On campus, students at the University of Maryland, Baltimore County have access to the Leisure Reading Collection on the first floor of the Albin O. Kuhn Library and Gallery. The collection began over 10 years ago in order to provide university students and staff with more titles for entertainment than an academic library typically collects, according to Katy Sullivan, Head of Reference for the library. Sullivan selects ten books each month to add to the collection, referencing recommendations submitted through an online form, bestseller lists and other libraries’ collections in order to keep the Leisure Reading Collection filled with relevant titles.

Sullivan works closely with Lynda Aldana, Associate Director of Technical Services, who orders the books and other library staff from several departments to maintain the collection and the room in it’s in. Once a year, library staff remove one hundred books from the shelves, moving them to the main AOK stacks or donating them, to make room for newer and more popular titles in the limited space. Age and circulation together determine whether a title remains; Sullivan describes the collection as “highly circulating,” meaning students check out the books at a high rate, with only approximately seventy percent of titles on the shelves at a given time.
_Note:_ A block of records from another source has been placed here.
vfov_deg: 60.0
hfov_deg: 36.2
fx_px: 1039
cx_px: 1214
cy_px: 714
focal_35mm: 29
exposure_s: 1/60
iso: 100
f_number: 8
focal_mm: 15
Students use the first-floor space, naturally, to read and also to study and take naps on the comfortable chairs, creating a quiet atmosphere of relaxation amid the hectic pace of college life.
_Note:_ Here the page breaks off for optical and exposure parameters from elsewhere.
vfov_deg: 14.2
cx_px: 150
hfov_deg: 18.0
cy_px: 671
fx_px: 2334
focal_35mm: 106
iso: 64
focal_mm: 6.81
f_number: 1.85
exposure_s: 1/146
For the rest of the Spring 2020 semester, per President Hrabowski’s March 19 announcement via email, classes will take place online and campus will be open in a limited capacity, making it likely that the AOK library will remain closed. This means that UMBC students stuck at home will not have access to the physical books in the Leisure Reading Collection. Given their typical high circulation, it seems that UMBC students want to keep reading. They can do so while making use of UMBC resources by using ebooks that are available on the AOK website.
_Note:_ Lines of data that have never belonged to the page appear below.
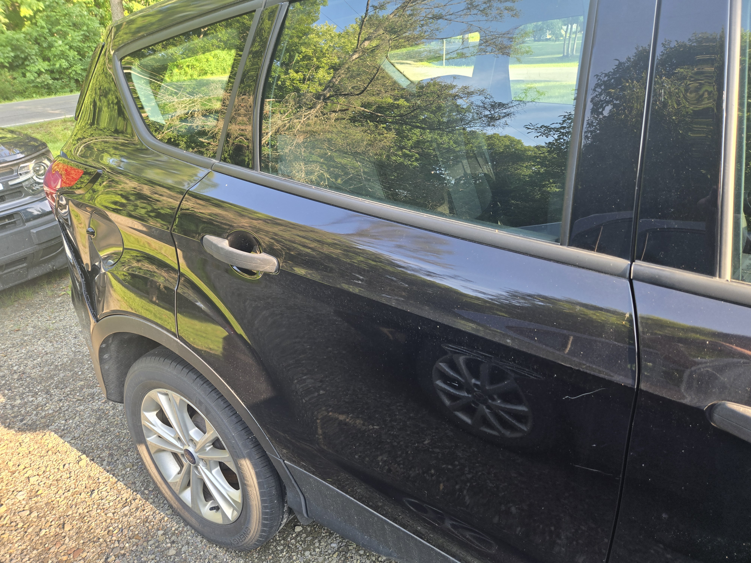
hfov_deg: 73.9
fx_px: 499
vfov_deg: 58.9
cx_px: 376
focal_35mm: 23
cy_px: 282
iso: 64
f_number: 1.8
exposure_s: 1/180
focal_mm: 5.4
According to a March 16 WBALTV  article, many public libraries in Maryland are also closed during the month of March, and it is unclear whether they will reopen. In the meantime, many Maryland residents can access free ebooks through their county libraries’ websites; these include the Baltimore County Public Library, the Enoch Pratt Free Library of Baltimore City, the Howard County Library System, and the Anne Arundel County Public Library. Residents of other counties and states can check online to see whether their local library systems offer similar services.

Some other online databases, although less likely to include new popular titles, provide thousands of e-books featuring fiction and non-fiction, especially classics. Project Gutenberg and the Library of Congress both offer free online collections without requiring user information. Other sites, including Manybooks, Smashwords and Open Library, provide more free options for e-books, but require users to create accounts and sign up. 

If they are willing to spend money, students can also read a wide variety of books online through paid services. Kindle through Amazon and Nook through Barnes & Noble both offer a great variety of new releases from major publishers as soon as they come out. Audible, another Amazon company, provides audiobooks to download and listen to; offers for free trials exist on the main site and through affiliate links on other sites such as YouTube. 

The leisure reading collection is a resource that many UMBC students utilize. Though it is currently unavailable as the AOK library is closed, students can access books online to read for fun while maintaining social distancing during the coming weeks. Making the most of these reading opportunities can help students pass the time and feel connected to other readers while away from campus.